ТЕКСТ СТРАНИЦЫ
· · · ·
Он продолжал работать, искал выхода, попробовал даже, в виде опыта, изменить стиль, но остался недоволен результатами своих поисков.

Тогда Ходасевич объявил, что перестает писать стихи.

Несколько стихотворений, из которых некоторые даже не были напечатаны при его жизни, — вот вся поэтическая работа Ходасевича за последние годы его жизни. Он сосредоточился на другой работе: статьи и критика.

Ходасевич-критик вскоре заслонил в глазах многих читателей Ходасевича-поэта. Да и сам он, по какому-то трагическому недоразумению, начал считать эту деятельность своей «правильной, настоящей линией», как не раз говорил.

Его ум, литературный вкус, прекрасное знание теории и истории литературы, его умение зло и беспощадно производить литературные экзекуции (порой идеологически-партийно, порой — слишком лично), обусловили большой успех у читателей «Возрождения»: — «Кого сегодня Ходасевич ругает?».
· · · ·
Продолжите текст о Ходасевиче, начав сразу после его последнего предложения.

СПИСОК ЗАПИСЕЙ
· · · ·
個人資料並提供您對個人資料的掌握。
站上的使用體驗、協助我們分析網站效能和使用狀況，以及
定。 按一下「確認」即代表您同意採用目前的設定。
· · · ·
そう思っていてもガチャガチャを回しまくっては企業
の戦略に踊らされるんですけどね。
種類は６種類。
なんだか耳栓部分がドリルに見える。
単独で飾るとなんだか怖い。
· · · ·
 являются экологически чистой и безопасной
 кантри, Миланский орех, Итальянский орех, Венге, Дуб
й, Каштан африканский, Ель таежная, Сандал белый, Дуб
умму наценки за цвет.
· · · ·
ОТВЕТ НИЖЕ
Сейчас, много лет спустя после смерти Ходасевича, в другую эпоху эмиграции, просматривая многие его статьи в моем литературном архиве, спрашиваю себя — являются ли они его столь уж бесспорным наследством?

Вот, например, книга «Некрополь», составленная из отдельных статей, в разное время напечатанных Ходасевичем в «Днях», в «Современных Записках» и в «Возрождении». Воспоминания об Андрее Белом, о В. Брюсове, о Гумилеве и о других написаны очень хорошо, с большой наблюдательностью, но с каким-то оттенком шаржа.

Невольно думаешь, что все эти люди не могли быть вправду такими, что Ходасевич видел их до какой-то степени в кривом зеркале.

И если образ Державина так удался Ходасевичу, то именно потому, что, переживая жизнь и творчество Державина, он полюбил его, а не остался только внешним наблюдателем.

Ходасевич с юности увлекался Пушкиным; Пушкин, как человек и как поэт, интересовал его чрезвычайно. К сожалению, за исключением отдельных статей, Ходасевичу так и не удалось написать давно им задуманную книгу о Пушкине. В эмигрантских условиях, при недостатке материалов, такая работа оказалась неосуществимой.

Вспоминаю любопытный курьёз. В 1936 году Ходасевич, в виде литературной шутки, напечатал в «Возрождении» три фельетона о жизни и творчестве предшественника поэзии 19-го века Василия Травникова и привел даже его стихи, им самим же выдуманные.

Ходасевич так удачно имитировал стиль эпохи, с такой убедительностью нарисовал облик поэта, что даже некоторые специалисты забеспокоились: слышали они или не слышали о Василии Травникове?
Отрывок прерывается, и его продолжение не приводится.